In casa M5s, intanto, potrebbe essere un’assemblea dei parlamentari convocata per domani all’ora di pranzo a indicare il nome del candidato alla presidenza della Camera. In quella che sembra una partita a due: Roberto Fico, esponente dell’area "ortodossa», e Riccardo Fraccaro, vicino a Di Maio. Alla Camera il M5s non ha da solo i numeri per eleggere il presidente, quindi ha bisogno dei voti degli altri partiti (centrodestra e/o Pd).

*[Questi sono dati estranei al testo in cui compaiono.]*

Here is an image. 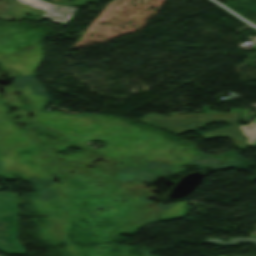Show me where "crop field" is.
<instances>
[{
	"instance_id": "1",
	"label": "crop field",
	"mask_w": 256,
	"mask_h": 256,
	"mask_svg": "<svg viewBox=\"0 0 256 256\" xmlns=\"http://www.w3.org/2000/svg\"><path fill=\"white\" fill-rule=\"evenodd\" d=\"M240 113L230 114H201V115H180L172 113L171 118L158 115H148L141 119V122L153 124L176 133H183L188 130L197 129L203 125L215 121H225L233 124L232 128H224L201 134L206 140L210 138H232L236 147L244 150L248 144L243 139V134L237 126Z\"/></svg>"
},
{
	"instance_id": "2",
	"label": "crop field",
	"mask_w": 256,
	"mask_h": 256,
	"mask_svg": "<svg viewBox=\"0 0 256 256\" xmlns=\"http://www.w3.org/2000/svg\"><path fill=\"white\" fill-rule=\"evenodd\" d=\"M23 4H28L29 6L39 8L42 10L47 11L42 18L47 20L59 23L61 25L66 26L74 12L76 11L75 8H70L66 6H56L52 5L40 0H17ZM59 16V19H55V17Z\"/></svg>"
},
{
	"instance_id": "3",
	"label": "crop field",
	"mask_w": 256,
	"mask_h": 256,
	"mask_svg": "<svg viewBox=\"0 0 256 256\" xmlns=\"http://www.w3.org/2000/svg\"><path fill=\"white\" fill-rule=\"evenodd\" d=\"M204 242L211 243V244H216V245H221V246H237V244L239 242L256 244V239H253V238H232V239H229L228 242H224V241H221L219 239L207 238Z\"/></svg>"
},
{
	"instance_id": "4",
	"label": "crop field",
	"mask_w": 256,
	"mask_h": 256,
	"mask_svg": "<svg viewBox=\"0 0 256 256\" xmlns=\"http://www.w3.org/2000/svg\"><path fill=\"white\" fill-rule=\"evenodd\" d=\"M248 127H252V129H247ZM242 133L245 137L249 138L247 141L249 143V146L252 148H256V141L253 142V140H256V127L255 126H239Z\"/></svg>"
},
{
	"instance_id": "5",
	"label": "crop field",
	"mask_w": 256,
	"mask_h": 256,
	"mask_svg": "<svg viewBox=\"0 0 256 256\" xmlns=\"http://www.w3.org/2000/svg\"><path fill=\"white\" fill-rule=\"evenodd\" d=\"M249 125H255L256 126V118Z\"/></svg>"
}]
</instances>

E la scelta sembra andare verso Fico, che ha un profilo più di sinistra e nelle speranze grilline - che per ora cozzano contro un deciso «no» dei Dem - potrebbe essere la leva per aprire un canale di dialogo con il Pd per il futuro governo.

Giovedì mattina, alla vigilia dell’inizio delle votazioni, il centrodestra vorrebbe un vertice con tutti i capigruppo - o i leader politici - degli altri partiti: una vicepresidenza a ogni gruppo è l’offerta sul tavolo, per un accordo complessivo sui nomi. Ma in serata, dopo che il coordinatore Lorenzo Guerini ha incontrato i rappresentanti di Fi e LeU, il reggente del Pd Maurizio Martina mette a verbale l’insoddisfazione dei Dem: «Non ci sono le condizioni perché il Pd partecipi a un incontro i cui esiti sono già decisi». I «big» del Pd, assenti i renziani, si riuniscono in serata per definire la linea. E anche LeU si prepara alle votazioni. Ma Laura Boldrini, presidente uscente della Camera, denuncia una «spartizione di poltrone da prima Repubblica» in atto da parte di Salvini e Di Maio.